Exercise brief: Once the line containing "стационарно на ножках высотой" is found, please copy it and all lines after it through the end of the records, exactly, leaving out pictures.

Stored items from a collection:
((
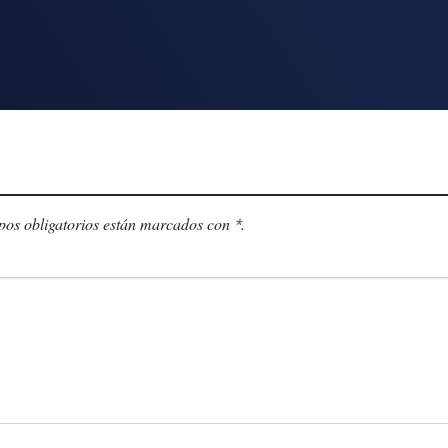
os obligatorios están marcados con
.
*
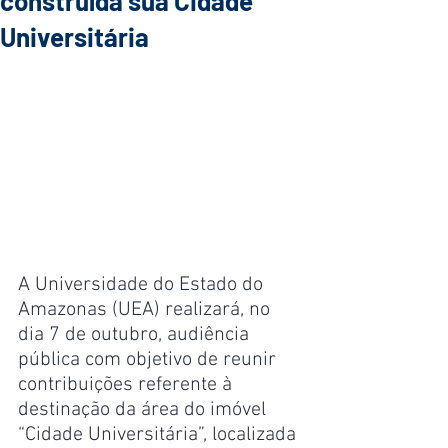
construída sua Cidade
Universitária
A Universidade do Estado do 
Amazonas (UEA) realizará, no 
dia 7 de outubro, audiência 
pública com objetivo de reunir 
contribuições referente à 
destinação da área do imóvel 
“Cidade Universitária”, localizada 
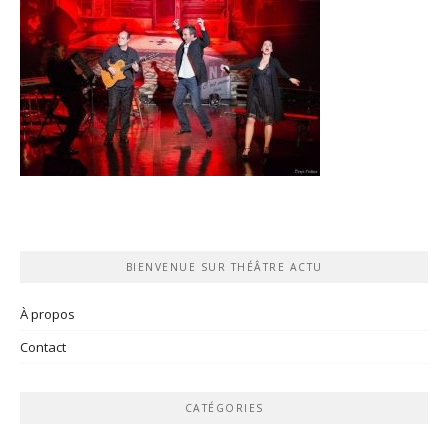
BIENVENUE SUR THÉÂTRE ACTU
À propos
Contact
CATÉGORIES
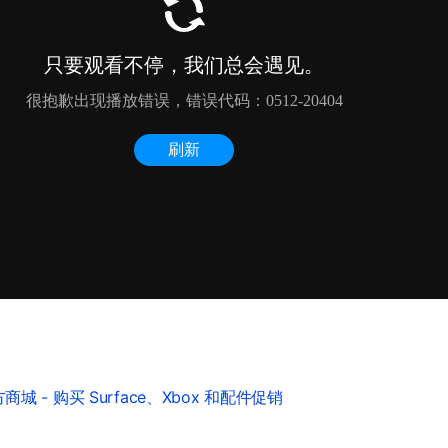
城 - 购买 Surface、Xbox 和配件促销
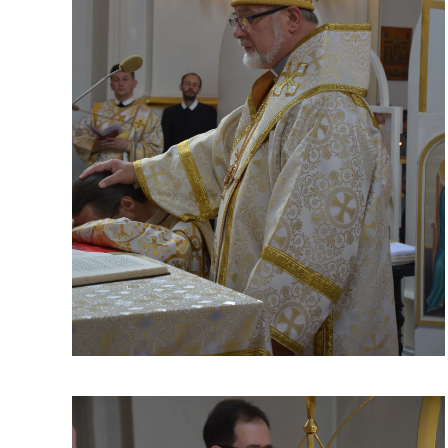
ЗБІЛЬШИТИ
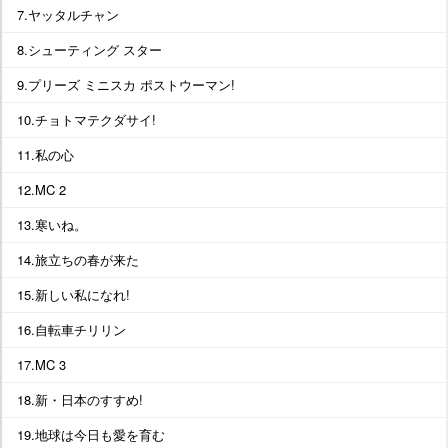
7.ヤッタルチャン
8.シューティング スター
9.プリーズ ミニスカ ポストウーマン!
10.チョトマテクダサイ!
11.私の心
12.MC 2
13.寒いね。
14.旅立ちの春が来た
15.新しい私になれ!
16.自転車チリリン
17.MC 3
18.新・日本のすすめ!
19.地球は今日も愛を育む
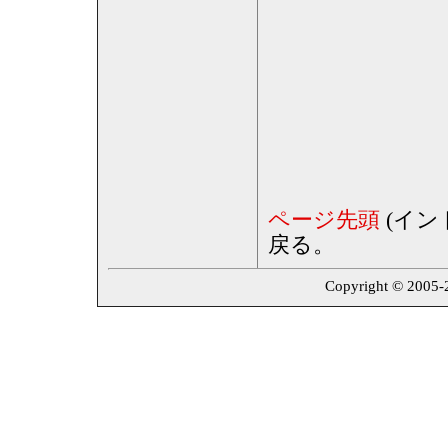
ページ先頭
(イン
戻る。
Copyright © 2005-20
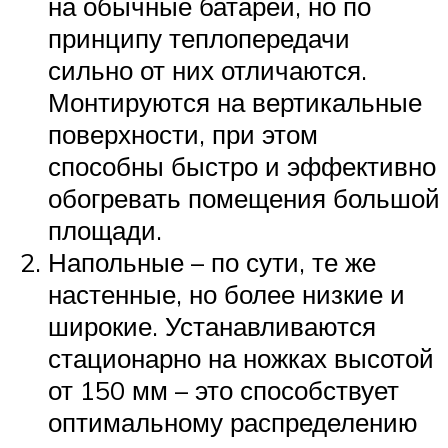
на обычные батареи, но по
принципу теплопередачи
сильно от них отличаются.
Монтируются на вертикальные
поверхности, при этом
способны быстро и эффективно
обогревать помещения большой
площади.
Напольные – по сути, те же
настенные, но более низкие и
широкие. Устанавливаются
стационарно на ножках высотой
от 150 мм – это способствует
оптимальному распределению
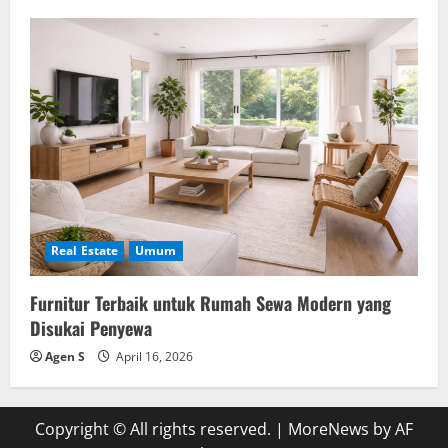
Real Estate
Umum
Furnitur Terbaik untuk Rumah Sewa Modern yang
Disukai Penyewa
Agen S
April 16, 2026
Copyright © All rights reserved.
|
MoreNews
by AF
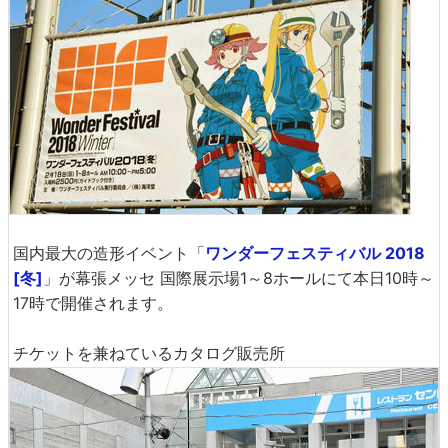
国内最大の造形イベント「
ワンダーフェスティバル 2018
[冬]
」が幕張メッセ 国際展示場1～8ホールにて本日10時～
17時で開催されます。
チケットを兼ねているカタログ販売所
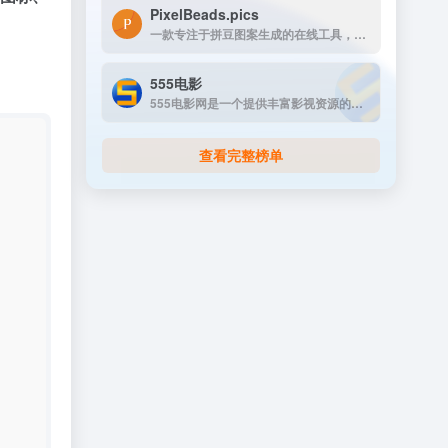
PixelBeads.pics
一款专注于拼豆图案生成的在线工具，用户只需上传任意照片或图片，即可一键将其像素化为可打印的拼豆图稿。
555电影
555电影网是一个提供丰富影视资源的在线观看平台，致力于为用户提供高清、无广告的观影体验。该网站涵盖多种类型的影视内容，包括电影、电视剧、动漫、综艺等，满足不同观众的需求。
查看完整榜单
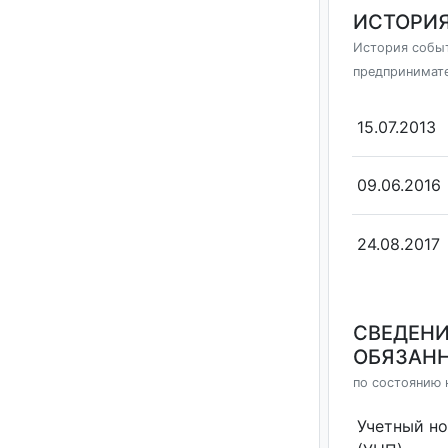
ИСТОРИЯ
История событ
предпринимат
15.07.2013
09.06.2016
24.08.2017
СВЕДЕНИ
ОБЯЗАНН
по состоянию н
Учетный н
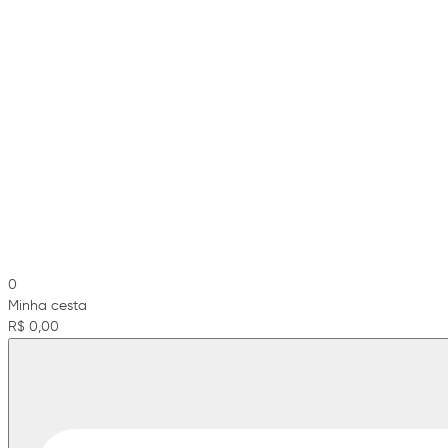
0
Minha cesta
R$ 0,00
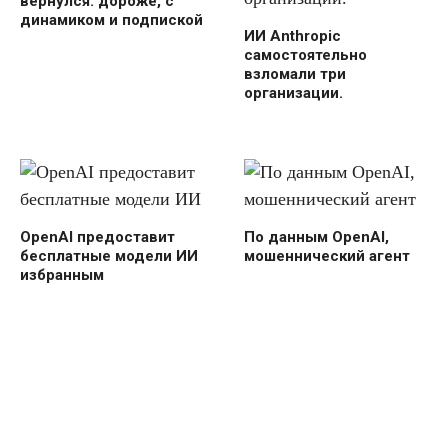
вернулся: дороже, с
динамиком и подпиской
ИИ Anthropic
самостоятельно
взломали три
организации.
OpenAI предоставит
По данным OpenAI,
бесплатные модели ИИ
мошеннический агент
избранным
))
Solution to this problem:
стационарно на ножках высотой
от 150 мм – это способствует
оптимальному распределению
Real Estate
Umum
Furnitur Terbaik untuk Rumah Sewa Modern yang
Disukai Penyewa
Agen S
April 16, 2026
Copyright © All rights reserved.
|
MoreNews
by AF
国内最大の造形イベント「
ワンダーフェスティバル 2018
[冬]
」が幕張メッセ 国際展示場1～8ホールにて本日10時～
17時で開催されます。
チケットを兼ねているカタログ販売所
PixelBeads.pics
一款专注于拼豆图案生成的在线工具，用户只需上传任意照片或图片，即可一键将其像素化为可打印的拼豆图稿。
555电影
555电影网是一个提供丰富影视资源的在线观看平台，致力于为用户提供高清、无广告的观影体验。该网站涵盖多种类型的影视内容，包括电影、电视剧、动漫、综艺等，满足不同观众的需求。
查看完整榜单
ИСТОРИЯ
История событ
предпринимат
15.07.2013
09.06.2016
24.08.2017
СВЕДЕНИ
ОБЯЗАНН
по состоянию н
Учетный н
0
Minha cesta
R$ 0,00
вернулся: дороже, с
динамиком и подпиской
ИИ Anthropic
самостоятельно
взломали три
организации.
OpenAI предоставит
По данным OpenAI,
бесплатные модели ИИ
мошеннический агент
избранным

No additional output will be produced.